La CAQ confrontée au test de la réalité

Ils ont été perçus comme des reculs, des pas de côté ou des cafouillages, ces prises de position du nouveau gouvernement Legault qui ont changé au fil des jours. Mais attention, avertissent trois acteurs ayant vécu des transitions gouvernementales : la Coalition avenir Québec est tout simplement en train de passer… le test de la réalité.
« Entre un engagement électoral ou un élément de programme politique qui tient en deux paragraphes et un projet de loi, il y a une très, très, très longue route. Là, je pense que tout le monde réalise — et il y a beaucoup de bonne volonté — que ça ne se fait pas en criant lapin », observe l’ex-chef de cabinet et sous-ministre Martine Tremblay, qui a présidé le comité de transition du gouvernement de Pauline Marois en 2012.
Ainsi la volonté maintes fois déclarée du chef caquiste, François Legault, de geler la rémunération des médecins spécialistes s’est-elle transformée ces derniers jours en « besoin de bien comprendre l’entente » du côté du gouvernement.
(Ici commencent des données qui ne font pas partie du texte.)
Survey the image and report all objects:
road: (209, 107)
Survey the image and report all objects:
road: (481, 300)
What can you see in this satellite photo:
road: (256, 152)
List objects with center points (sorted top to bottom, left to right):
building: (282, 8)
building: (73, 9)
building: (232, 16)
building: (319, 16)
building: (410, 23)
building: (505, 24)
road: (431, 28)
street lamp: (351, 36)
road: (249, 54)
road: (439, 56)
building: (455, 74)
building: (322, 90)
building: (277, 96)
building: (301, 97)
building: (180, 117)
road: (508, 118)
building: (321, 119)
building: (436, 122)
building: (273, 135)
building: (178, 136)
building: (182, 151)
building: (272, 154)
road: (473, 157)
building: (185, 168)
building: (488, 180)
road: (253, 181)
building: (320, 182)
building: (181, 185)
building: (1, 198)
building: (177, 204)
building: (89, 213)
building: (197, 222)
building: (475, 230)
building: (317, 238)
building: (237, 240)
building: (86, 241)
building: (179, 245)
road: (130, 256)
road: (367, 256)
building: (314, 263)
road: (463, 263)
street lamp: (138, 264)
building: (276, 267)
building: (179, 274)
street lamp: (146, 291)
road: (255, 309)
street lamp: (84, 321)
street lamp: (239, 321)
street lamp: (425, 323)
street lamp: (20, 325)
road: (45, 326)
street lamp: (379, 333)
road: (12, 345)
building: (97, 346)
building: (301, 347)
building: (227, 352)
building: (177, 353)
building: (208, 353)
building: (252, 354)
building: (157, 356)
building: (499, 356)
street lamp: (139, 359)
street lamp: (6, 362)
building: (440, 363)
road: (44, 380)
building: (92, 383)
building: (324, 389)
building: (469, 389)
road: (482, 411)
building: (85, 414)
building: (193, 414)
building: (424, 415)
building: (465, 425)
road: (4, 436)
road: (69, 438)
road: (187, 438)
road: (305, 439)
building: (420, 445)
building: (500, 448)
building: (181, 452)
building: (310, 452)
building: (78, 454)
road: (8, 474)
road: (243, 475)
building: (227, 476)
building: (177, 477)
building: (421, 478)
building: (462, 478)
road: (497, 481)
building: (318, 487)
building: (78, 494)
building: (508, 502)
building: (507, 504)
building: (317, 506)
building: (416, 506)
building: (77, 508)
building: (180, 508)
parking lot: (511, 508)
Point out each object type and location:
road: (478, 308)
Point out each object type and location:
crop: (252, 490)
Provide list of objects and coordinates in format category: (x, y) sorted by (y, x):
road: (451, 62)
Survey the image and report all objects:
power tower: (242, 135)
Quant à l’empressement caquiste de « régler rapidement » le « dossier de la laïcité », il devra finalement attendre au printemps. La promesse d’interrompre la construction de la ligne d’Hydro-Québec à Saint-Adolphe-d’Howard ? Elle est devenue une question que le gouvernement doit désormais « approfondir ».
De l’opposition au gouvernement, de la campagne électorale au Parlement, il faut toujours un peu de temps pour s’installer dans ses « souliers de ministre », fait remarquer l’ex-élu libéral Jean-Marc Fournier.
« Le message de l’opposition est un message de contestation. […] Au gouvernement, elle doit considérer des éléments qu’elle ne considérait pas. Soit parce qu’elle ne les connaissait pas, soit parce qu’elle ne voulait pas les considérer ou qu’elle ne trouvait pas ça important », avance-t-il.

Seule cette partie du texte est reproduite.